— WHAT IS EXPECTED —
Return each line in the records below that includes "significant".
START WORKING DATA
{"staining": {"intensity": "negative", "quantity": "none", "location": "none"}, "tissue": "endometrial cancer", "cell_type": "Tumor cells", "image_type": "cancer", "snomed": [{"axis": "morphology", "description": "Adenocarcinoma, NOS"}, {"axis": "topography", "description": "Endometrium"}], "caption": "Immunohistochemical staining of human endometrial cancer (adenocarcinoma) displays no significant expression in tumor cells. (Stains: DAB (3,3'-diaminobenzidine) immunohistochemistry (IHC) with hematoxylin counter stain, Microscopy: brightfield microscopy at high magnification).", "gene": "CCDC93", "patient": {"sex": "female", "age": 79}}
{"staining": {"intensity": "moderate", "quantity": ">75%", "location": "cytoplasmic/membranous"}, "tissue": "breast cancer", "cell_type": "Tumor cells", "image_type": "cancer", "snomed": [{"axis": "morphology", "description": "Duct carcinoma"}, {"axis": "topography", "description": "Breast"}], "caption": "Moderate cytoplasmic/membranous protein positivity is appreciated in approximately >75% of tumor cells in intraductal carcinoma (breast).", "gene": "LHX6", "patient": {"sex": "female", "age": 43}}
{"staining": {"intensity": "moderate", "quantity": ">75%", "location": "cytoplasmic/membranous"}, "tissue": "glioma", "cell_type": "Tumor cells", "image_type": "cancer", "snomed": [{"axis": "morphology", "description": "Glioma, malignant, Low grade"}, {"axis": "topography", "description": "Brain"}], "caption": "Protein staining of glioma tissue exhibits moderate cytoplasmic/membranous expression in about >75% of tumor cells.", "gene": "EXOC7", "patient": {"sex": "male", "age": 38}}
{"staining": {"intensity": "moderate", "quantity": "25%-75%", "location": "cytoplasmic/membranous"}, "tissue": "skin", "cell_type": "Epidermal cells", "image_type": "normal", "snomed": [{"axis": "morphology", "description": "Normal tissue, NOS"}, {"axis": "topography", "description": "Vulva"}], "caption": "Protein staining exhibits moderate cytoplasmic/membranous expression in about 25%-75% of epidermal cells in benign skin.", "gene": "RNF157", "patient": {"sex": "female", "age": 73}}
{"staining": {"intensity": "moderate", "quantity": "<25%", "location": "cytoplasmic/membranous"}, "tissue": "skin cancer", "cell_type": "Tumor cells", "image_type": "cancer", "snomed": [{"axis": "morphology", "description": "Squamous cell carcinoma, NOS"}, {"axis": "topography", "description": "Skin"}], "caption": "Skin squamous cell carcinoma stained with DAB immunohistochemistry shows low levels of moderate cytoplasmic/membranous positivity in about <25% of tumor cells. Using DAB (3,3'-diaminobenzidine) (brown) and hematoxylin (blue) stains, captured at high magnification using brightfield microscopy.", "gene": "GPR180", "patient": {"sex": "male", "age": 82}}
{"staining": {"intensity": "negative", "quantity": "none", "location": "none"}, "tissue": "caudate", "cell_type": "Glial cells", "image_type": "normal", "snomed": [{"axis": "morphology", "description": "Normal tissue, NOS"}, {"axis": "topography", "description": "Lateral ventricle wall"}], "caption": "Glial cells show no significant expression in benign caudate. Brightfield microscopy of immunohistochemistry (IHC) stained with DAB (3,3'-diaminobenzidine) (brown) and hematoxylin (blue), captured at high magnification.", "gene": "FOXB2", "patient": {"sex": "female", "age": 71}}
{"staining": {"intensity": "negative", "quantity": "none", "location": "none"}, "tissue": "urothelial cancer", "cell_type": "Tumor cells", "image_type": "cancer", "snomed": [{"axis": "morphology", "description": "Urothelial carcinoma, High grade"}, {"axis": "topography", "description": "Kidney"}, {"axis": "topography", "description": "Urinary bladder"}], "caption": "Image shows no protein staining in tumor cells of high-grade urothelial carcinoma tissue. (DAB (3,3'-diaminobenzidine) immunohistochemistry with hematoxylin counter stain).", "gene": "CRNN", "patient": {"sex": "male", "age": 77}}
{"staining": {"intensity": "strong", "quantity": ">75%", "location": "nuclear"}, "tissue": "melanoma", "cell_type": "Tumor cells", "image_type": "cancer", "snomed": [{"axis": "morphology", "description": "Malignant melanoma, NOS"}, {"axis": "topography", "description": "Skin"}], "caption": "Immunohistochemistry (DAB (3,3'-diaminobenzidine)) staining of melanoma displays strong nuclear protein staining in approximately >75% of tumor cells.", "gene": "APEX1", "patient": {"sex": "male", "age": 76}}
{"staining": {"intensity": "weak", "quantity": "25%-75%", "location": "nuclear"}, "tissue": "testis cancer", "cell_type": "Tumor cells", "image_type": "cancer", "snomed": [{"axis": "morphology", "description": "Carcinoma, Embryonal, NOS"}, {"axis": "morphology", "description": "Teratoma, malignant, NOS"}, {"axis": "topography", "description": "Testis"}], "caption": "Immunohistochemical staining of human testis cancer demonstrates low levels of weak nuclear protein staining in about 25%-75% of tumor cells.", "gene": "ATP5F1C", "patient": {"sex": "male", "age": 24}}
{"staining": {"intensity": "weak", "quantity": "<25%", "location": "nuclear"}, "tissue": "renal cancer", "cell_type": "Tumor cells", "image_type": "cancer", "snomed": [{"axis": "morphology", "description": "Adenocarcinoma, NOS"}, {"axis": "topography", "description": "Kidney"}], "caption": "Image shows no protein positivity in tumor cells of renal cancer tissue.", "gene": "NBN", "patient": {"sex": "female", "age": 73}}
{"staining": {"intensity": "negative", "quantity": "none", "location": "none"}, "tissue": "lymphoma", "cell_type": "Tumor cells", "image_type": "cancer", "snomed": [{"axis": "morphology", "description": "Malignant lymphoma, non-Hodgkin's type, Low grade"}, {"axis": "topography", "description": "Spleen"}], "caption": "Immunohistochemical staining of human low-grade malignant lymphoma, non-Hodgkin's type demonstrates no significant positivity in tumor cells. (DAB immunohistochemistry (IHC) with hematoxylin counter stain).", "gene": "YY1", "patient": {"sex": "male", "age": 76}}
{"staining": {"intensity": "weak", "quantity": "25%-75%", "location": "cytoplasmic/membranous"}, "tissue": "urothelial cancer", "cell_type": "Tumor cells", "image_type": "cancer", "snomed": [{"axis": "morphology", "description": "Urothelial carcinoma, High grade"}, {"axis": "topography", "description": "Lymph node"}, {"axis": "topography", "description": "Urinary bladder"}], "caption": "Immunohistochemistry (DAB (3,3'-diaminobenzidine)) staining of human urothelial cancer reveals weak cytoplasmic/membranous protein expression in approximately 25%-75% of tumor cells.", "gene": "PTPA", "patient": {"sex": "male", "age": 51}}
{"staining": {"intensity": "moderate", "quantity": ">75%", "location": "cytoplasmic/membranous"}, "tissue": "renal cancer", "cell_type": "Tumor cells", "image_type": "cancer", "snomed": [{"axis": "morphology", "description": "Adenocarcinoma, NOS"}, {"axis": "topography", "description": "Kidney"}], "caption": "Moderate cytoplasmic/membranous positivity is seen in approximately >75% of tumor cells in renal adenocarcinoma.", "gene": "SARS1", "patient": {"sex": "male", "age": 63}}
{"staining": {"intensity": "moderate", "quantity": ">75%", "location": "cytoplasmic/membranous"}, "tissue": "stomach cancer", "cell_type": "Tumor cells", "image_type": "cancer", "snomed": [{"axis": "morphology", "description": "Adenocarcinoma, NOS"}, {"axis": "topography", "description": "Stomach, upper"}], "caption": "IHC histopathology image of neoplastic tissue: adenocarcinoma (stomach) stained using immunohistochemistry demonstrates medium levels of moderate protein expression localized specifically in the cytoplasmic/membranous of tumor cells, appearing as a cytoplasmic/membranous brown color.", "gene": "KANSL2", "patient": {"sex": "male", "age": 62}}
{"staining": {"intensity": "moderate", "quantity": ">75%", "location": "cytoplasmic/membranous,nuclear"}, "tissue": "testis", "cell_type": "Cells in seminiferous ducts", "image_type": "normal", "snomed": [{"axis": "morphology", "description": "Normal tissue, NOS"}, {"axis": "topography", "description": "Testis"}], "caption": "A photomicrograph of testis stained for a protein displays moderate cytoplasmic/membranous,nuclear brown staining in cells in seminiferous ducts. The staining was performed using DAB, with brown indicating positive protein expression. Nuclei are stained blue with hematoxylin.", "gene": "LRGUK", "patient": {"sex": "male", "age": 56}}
END WORKING DATA
— WRITTEN ANSWER —
{"staining": {"intensity": "negative", "quantity": "none", "location": "none"}, "tissue": "endometrial cancer", "cell_type": "Tumor cells", "image_type": "cancer", "snomed": [{"axis": "morphology", "description": "Adenocarcinoma, NOS"}, {"axis": "topography", "description": "Endometrium"}], "caption": "Immunohistochemical staining of human endometrial cancer (adenocarcinoma) displays no significant expression in tumor cells. (Stains: DAB (3,3'-diaminobenzidine) immunohistochemistry (IHC) with hematoxylin counter stain, Microscopy: brightfield microscopy at high magnification).", "gene": "CCDC93", "patient": {"sex": "female", "age": 79}}
{"staining": {"intensity": "negative", "quantity": "none", "location": "none"}, "tissue": "caudate", "cell_type": "Glial cells", "image_type": "normal", "snomed": [{"axis": "morphology", "description": "Normal tissue, NOS"}, {"axis": "topography", "description": "Lateral ventricle wall"}], "caption": "Glial cells show no significant expression in benign caudate. Brightfield microscopy of immunohistochemistry (IHC) stained with DAB (3,3'-diaminobenzidine) (brown) and hematoxylin (blue), captured at high magnification.", "gene": "FOXB2", "patient": {"sex": "female", "age": 71}}
{"staining": {"intensity": "negative", "quantity": "none", "location": "none"}, "tissue": "lymphoma", "cell_type": "Tumor cells", "image_type": "cancer", "snomed": [{"axis": "morphology", "description": "Malignant lymphoma, non-Hodgkin's type, Low grade"}, {"axis": "topography", "description": "Spleen"}], "caption": "Immunohistochemical staining of human low-grade malignant lymphoma, non-Hodgkin's type demonstrates no significant positivity in tumor cells. (DAB immunohistochemistry (IHC) with hematoxylin counter stain).", "gene": "YY1", "patient": {"sex": "male", "age": 76}}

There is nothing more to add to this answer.